1997, R, 138 min. Directed by Curtis Hanson. Starring Kevin Spacey, Russell Crowe, Guy Pearce, James Cromwell, David Strathairn, Kim Basinger, Danny DeVito.
REVIEWED By Marc Savlov, Fri., Sept. 19, 1997
Kudos to director Curtis Hanson and co-screenwriter Brian Helgeland for whipping James Ellroy's seminal novel of 1950s Los Angeles police corruption and noir sexuality into recognizable shape for this distinguished film adaptation. Ellroy's original manuscript fell under the heading of “epic.” With over 100 distinct characters and nearly that many plot twists, it was long considered unfilmable and it languished in development hell for years, nevertheless remaining one of the hottest unproduced properties around. Now it's here, finally, and well worth the wait. Spacey plays a smooth-talking LAPD detective named Vincennes, who moonlights as technical adviser on a high-rated TV cop show; as such, he's looked up to by the regular Joes on the beat, although some police officers resent his penchant for working celebrity busts alongside Sid Hudgens (DeVito), the smarmy editor of Hush-Hush magazine, a seamy Hollywood scandal sheet.
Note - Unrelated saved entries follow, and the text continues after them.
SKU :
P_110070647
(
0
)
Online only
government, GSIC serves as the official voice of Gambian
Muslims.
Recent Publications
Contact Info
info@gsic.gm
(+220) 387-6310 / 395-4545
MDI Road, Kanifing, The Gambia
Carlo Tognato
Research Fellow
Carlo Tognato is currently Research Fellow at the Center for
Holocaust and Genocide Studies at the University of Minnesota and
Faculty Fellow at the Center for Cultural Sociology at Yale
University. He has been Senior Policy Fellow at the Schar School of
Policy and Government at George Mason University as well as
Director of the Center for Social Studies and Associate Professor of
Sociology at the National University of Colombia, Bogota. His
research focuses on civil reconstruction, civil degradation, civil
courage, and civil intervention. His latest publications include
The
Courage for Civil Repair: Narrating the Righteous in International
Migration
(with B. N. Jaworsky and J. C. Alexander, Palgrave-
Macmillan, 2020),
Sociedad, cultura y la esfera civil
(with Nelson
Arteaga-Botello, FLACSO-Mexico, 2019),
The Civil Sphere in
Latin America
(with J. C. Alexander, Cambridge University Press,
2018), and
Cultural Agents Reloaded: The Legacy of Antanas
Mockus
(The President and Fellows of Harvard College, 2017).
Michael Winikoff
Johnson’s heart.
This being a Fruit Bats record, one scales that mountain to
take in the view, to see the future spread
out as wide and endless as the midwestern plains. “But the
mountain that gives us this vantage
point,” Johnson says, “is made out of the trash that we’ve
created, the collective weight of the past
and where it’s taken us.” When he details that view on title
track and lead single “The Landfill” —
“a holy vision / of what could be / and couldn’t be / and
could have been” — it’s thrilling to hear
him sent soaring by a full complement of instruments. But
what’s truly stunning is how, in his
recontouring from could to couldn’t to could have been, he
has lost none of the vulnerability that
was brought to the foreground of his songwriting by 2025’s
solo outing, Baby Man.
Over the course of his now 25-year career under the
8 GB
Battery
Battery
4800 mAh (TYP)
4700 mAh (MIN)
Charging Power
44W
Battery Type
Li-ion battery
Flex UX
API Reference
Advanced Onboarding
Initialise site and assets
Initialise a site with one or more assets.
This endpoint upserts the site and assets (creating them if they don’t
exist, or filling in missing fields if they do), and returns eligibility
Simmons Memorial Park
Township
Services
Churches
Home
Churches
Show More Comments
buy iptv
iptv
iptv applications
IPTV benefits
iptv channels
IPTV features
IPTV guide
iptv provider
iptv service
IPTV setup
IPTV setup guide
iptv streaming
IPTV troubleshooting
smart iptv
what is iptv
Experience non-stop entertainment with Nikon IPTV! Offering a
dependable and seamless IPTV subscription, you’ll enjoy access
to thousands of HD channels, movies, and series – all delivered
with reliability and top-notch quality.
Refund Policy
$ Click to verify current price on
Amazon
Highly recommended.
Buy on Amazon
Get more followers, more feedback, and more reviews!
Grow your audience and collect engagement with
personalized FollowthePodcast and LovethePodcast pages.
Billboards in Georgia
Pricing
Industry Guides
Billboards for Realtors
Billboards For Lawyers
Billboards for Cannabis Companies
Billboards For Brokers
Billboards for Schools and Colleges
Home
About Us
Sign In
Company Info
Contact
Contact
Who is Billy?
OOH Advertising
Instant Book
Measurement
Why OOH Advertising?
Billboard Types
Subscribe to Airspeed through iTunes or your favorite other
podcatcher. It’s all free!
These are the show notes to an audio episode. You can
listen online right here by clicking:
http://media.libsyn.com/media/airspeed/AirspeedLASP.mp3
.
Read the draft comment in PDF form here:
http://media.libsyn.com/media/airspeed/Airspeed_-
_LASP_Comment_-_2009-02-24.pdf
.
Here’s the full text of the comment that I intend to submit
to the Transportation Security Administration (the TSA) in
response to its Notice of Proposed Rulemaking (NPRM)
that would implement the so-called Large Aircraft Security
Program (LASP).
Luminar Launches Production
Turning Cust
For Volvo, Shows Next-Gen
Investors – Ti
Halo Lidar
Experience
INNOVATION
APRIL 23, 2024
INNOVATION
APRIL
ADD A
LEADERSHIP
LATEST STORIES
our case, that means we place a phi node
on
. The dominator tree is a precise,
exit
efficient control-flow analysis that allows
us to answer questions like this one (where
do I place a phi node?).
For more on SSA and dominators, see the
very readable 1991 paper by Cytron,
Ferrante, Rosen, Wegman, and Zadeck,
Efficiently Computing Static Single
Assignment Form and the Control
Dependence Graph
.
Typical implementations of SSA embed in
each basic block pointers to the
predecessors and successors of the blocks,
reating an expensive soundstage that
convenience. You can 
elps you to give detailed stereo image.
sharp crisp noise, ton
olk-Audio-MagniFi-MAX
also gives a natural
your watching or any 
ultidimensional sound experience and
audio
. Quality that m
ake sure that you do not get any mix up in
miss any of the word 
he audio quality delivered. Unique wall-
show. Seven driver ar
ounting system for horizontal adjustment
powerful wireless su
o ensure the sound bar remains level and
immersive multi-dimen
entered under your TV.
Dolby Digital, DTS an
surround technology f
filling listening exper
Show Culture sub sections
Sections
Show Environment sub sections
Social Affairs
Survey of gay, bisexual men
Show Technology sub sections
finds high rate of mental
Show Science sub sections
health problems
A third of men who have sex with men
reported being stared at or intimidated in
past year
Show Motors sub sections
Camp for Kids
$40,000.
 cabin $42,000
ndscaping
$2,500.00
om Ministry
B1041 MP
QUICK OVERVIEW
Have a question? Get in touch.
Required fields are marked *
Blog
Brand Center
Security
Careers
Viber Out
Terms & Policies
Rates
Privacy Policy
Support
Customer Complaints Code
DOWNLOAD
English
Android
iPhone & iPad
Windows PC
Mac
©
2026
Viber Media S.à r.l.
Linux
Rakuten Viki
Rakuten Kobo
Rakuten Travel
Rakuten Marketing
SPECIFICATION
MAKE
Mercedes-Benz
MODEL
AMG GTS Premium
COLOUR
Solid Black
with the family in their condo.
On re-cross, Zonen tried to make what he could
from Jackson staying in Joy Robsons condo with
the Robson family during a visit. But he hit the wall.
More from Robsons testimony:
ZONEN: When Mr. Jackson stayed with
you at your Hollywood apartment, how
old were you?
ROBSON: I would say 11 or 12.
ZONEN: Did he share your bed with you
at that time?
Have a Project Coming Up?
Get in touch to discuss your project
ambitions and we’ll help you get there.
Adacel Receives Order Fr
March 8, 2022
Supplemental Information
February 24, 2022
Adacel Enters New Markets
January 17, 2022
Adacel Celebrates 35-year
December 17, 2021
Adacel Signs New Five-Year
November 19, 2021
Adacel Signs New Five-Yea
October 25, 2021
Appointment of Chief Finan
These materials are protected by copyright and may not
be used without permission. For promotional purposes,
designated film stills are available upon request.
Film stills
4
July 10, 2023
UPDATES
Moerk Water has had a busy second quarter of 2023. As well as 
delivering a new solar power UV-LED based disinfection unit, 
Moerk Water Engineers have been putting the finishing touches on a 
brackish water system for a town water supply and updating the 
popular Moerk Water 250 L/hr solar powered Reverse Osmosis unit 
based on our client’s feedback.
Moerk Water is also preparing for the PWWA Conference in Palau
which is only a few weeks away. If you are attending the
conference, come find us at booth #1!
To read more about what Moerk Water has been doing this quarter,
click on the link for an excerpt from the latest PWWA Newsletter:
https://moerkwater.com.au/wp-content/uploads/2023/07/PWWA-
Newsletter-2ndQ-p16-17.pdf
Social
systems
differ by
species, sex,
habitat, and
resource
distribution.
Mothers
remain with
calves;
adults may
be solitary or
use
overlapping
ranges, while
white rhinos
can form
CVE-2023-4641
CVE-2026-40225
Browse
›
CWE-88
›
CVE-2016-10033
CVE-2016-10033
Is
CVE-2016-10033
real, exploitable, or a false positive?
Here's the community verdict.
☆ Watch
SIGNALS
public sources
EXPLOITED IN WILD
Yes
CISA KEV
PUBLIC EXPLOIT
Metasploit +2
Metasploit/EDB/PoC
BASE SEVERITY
Together with the straitlaced, rising LAPD star Ed Exley (Pearce) and the violent, emotionally confused detective Bud White (Crowe), Vincennes falls prey to a series of internal police scandals revolving around a recent massacre at the aptly named Night Owl Cafe on Hollywood Boulevard. As the body count mounts and the internal affairs intrigue spirals out of control, this trio of good cops/bad cops furiously works to cover its collective ass before the perilous house of cards that is the 1950s LAPD collapses atop them. You come away from the film with the distinct feeling that it should have been shot in high-contrast black-and-white; echoes of classic film noir crop up in almost every scene, but cinematographer Dante Spinotti's (Heat, Last of the Mohicans) lush colors and steamy atmosphere more than make up for that. Like the best dirty cop procedurals of the past, L.A. Confidential chugs along like an approaching thunderstorm, ratcheting up the dirty dealings and hazy suspense at an alarming rate until the final, hideous confrontation. Just when it seems things can't possibly get any worse for the fallen angels in blue, things do, and the film jacks itself up to another brutal level. Full of period locations, costumes, and one very clever Lana Turner gag, it's easy to see why Ellroy is so pleased with the film. It's tough enough adapting run-of-the-mill Michael Crichton books to the screen -- with a sprawling tome like Ellroy's, results such as Hanson's are downright miracles.